As fiscalizações também podem ser classificadas de acordo com a forma de atuação da agência, de maneira direta ou indireta. A direta consiste nas ações fiscalizatórias realizadas in loco. Já as indiretas são efetuadas via procedimentos administrativos por meio da análise dos dados e informações enviadas pela prestadora de serviços.

 

Para quaisquer dos tipos de fiscalização, caso sejam identificadas irregularidades, a prestadora pode ser notificada e posteriormente ter penalidades aplicadas. As etapas do procedimento para resolução e/ou mitigação das não conformidades constatadas:

 

1 - Notificação e Prazos: a partir da constatação das não conformidades, elabora-se uma manifestação registrada em processo administrativo e é encaminhado à prestadora o Termo de Notificação com as não conformidades detalhadas e estabelecendo prazos para apresentação das ações corretivas e/ou mitigadoras já realizadas ou um plano de correção com cronograma para acompanhamento dos prazos.

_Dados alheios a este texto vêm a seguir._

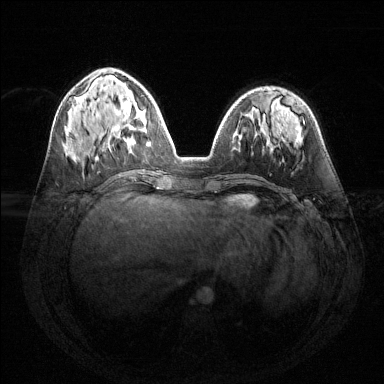
Breast MRI (dynamic contrast-enhanced), one axial slice; slice 54 of 144 in the series (ordered by position); dynamic contrast-enhanced series, time point 2 of 6 at this slice position (early post-contrast); 1.5 T; TE 1.6 ms, TR 4.6 ms; 384 × 384 image matrix, field of view 360 × 360 mm. Female patient.
Annotated regions visible in this slice (semi-automatic segmentation, software-assisted and operator-edited):
- enhancing-tissue mask used for the functional tumour volume (all voxels passing the contrast-enhancement thresholds inside the analysis volume; usually the tumour): box from (x=117, y=114) to (x=144, y=138) px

2 - Monitoramento das Ações Corretivas e/ou Mitigadoras: a partir do plano de ação e/ou comprovação de resolução das não conformidades, inicia-se o monitoramento por meio de: a) análise documental, com a verificação de relatórios, laudos técnicos e outros documentos enviados pela prestadora; b) fiscalizações de acompanhamento: vistorias presenciais ou remotas para confirmar a efetivação das correções.

3 - Avaliação das Respostas da Prestadora:  as justificativas e comprovações apresentadas são comprovadas pela Arsal de forma direta ou indireta. Caso as medidas sejam satisfatórias, a não conformidade é considerada resolvida. Se não houver comprovação e/ou descumprimento das ações corretivas, pode-se conceder prorrogação de prazo, se justificável devidamente justificada ou aplicar sanções administrativas, como advertências, multas ou outras deliberações previstas no Regulamento dos Serviços de Saneamento do Estado de Alagoas aprovado pela Resolução 137/2014 ou nos contratos de concessão.

4 - Registro e Encerramento: após a resolução ou aplicação das ações previstas, as informações são registradas no banco de dados. O encerramento do acompanhamento ocorre quando todas as conformidades forem solucionadas ou quando as medidas cabíveis forem esgotadas.